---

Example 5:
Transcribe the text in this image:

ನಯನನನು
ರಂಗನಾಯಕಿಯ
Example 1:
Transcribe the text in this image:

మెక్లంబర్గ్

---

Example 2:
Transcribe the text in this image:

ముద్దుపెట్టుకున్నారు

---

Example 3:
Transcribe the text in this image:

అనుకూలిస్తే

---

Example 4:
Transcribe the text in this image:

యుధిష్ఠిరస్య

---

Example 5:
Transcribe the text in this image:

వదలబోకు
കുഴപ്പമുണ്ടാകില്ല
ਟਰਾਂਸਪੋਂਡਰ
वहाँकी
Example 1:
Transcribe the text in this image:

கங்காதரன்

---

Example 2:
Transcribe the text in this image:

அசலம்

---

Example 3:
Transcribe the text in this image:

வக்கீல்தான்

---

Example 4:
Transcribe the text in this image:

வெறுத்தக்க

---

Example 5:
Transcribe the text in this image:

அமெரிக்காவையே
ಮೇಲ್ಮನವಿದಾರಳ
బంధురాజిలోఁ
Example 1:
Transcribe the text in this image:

- [ACTION ITEM]:
Word for word, set down all the lines above.

- [ANSWER FOR THIS EXERCISE]:
---

Example 5:
Transcribe the text in this image:

ನಯನನನು
ರಂಗನಾಯಕಿಯ
Example 1:
Transcribe the text in this image:

మెక్లంబర్గ్

---

Example 2:
Transcribe the text in this image:

ముద్దుపెట్టుకున్నారు

---

Example 3:
Transcribe the text in this image:

అనుకూలిస్తే

---

Example 4:
Transcribe the text in this image:

యుధిష్ఠిరస్య

---

Example 5:
Transcribe the text in this image:

వదలబోకు
കുഴപ്പമുണ്ടാകില്ല
ਟਰਾਂਸਪੋਂਡਰ
वहाँकी
Example 1:
Transcribe the text in this image:

கங்காதரன்

---

Example 2:
Transcribe the text in this image:

அசலம்

---

Example 3:
Transcribe the text in this image:

வக்கீல்தான்

---

Example 4:
Transcribe the text in this image:

வெறுத்தக்க

---

Example 5:
Transcribe the text in this image:

அமெரிக்காவையே
ಮೇಲ್ಮನವಿದಾರಳ
బంధురాజిలోఁ
Example 1:
Transcribe the text in this image:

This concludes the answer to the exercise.